Your objective
Pull every line with "dfsg" from the material.

Study material

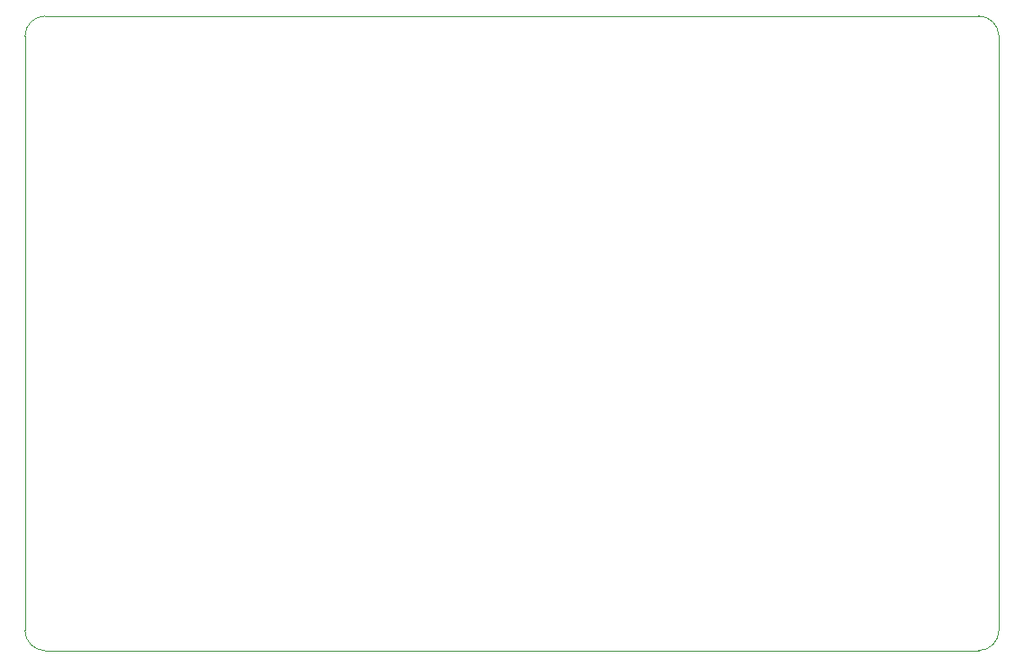
<source format=gbr>
G04 #@! TF.GenerationSoftware,KiCad,Pcbnew,(5.1.4)-1*
G04 #@! TF.CreationDate,2019-10-31T23:02:01-04:00*
G04 #@! TF.ProjectId,BBPSU,42425053-552e-46b6-9963-61645f706362,rev?*
G04 #@! TF.SameCoordinates,Original*
G04 #@! TF.FileFunction,Profile,NP*
%FSLAX46Y46*%
G04 Gerber Fmt 4.6, Leading zero omitted, Abs format (unit mm)*
G04 Created by KiCad (PCBNEW (5.1.4)-1) date 2019-10-31 23:02:01*
%MOMM*%
%LPD*%
G04 APERTURE LIST*
%ADD10C,0.100000*%
G04 APERTURE END LIST*
D10*
X200787000Y-45720000D02*
X200787000Y-101600000D01*
X109220000Y-45720000D02*
X109220000Y-101600000D01*
X198882000Y-43815000D02*
G75*
G02X200787000Y-45720000I0J-1905000D01*
G01*
X111125000Y-43815000D02*
X198882000Y-43815000D01*
X109220000Y-45720000D02*
G75*
G02X111125000Y-43815000I1905000J0D01*
G01*
X111125000Y-103505000D02*
G75*
G02X109220000Y-101600000I0J1905000D01*
G01*
X198882000Y-103505000D02*
X111125000Y-103505000D01*
X200787000Y-101600000D02*
G75*
G02X198882000Y-103505000I-1905000J0D01*
G01*
M02*

</source>
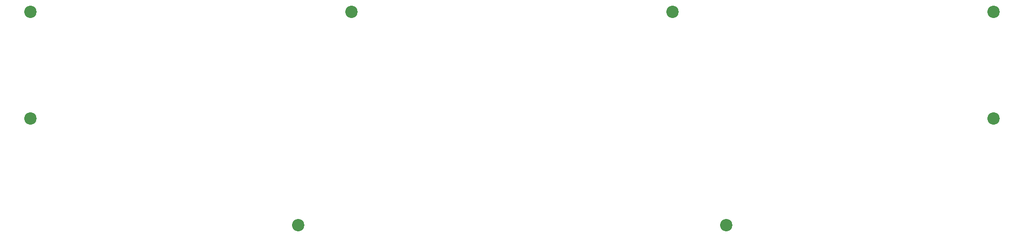
<source format=gbr>
%TF.GenerationSoftware,KiCad,Pcbnew,6.0.2+dfsg-1*%
%TF.CreationDate,2023-04-19T19:37:04+02:00*%
%TF.ProjectId,lancer-bottom-plate,6c616e63-6572-42d6-926f-74746f6d2d70,rev?*%
%TF.SameCoordinates,Original*%
%TF.FileFunction,Soldermask,Top*%
%TF.FilePolarity,Negative*%
%FSLAX46Y46*%
G04 Gerber Fmt 4.6, Leading zero omitted, Abs format (unit mm)*
G04 Created by KiCad (PCBNEW 6.0.2+dfsg-1) date 2023-04-19 19:37:04*
%MOMM*%
%LPD*%
G01*
G04 APERTURE LIST*
%ADD10C,2.200000*%
G04 APERTURE END LIST*
D10*
%TO.C,H2*%
X104140000Y-47625000D03*
%TD*%
%TO.C,H4*%
X218440000Y-47625000D03*
%TD*%
%TO.C,H7*%
X94615000Y-85725000D03*
%TD*%
%TO.C,H8*%
X170815000Y-85725000D03*
%TD*%
%TO.C,H5*%
X46990000Y-66675000D03*
%TD*%
%TO.C,H3*%
X161290000Y-47625000D03*
%TD*%
%TO.C,H6*%
X218440000Y-66675000D03*
%TD*%
%TO.C,H1*%
X46990000Y-47625000D03*
%TD*%
M02*

</source>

Exercise answer
%TF.GenerationSoftware,KiCad,Pcbnew,6.0.2+dfsg-1*%
G04 Created by KiCad (PCBNEW 6.0.2+dfsg-1) date 2023-04-19 19:37:04*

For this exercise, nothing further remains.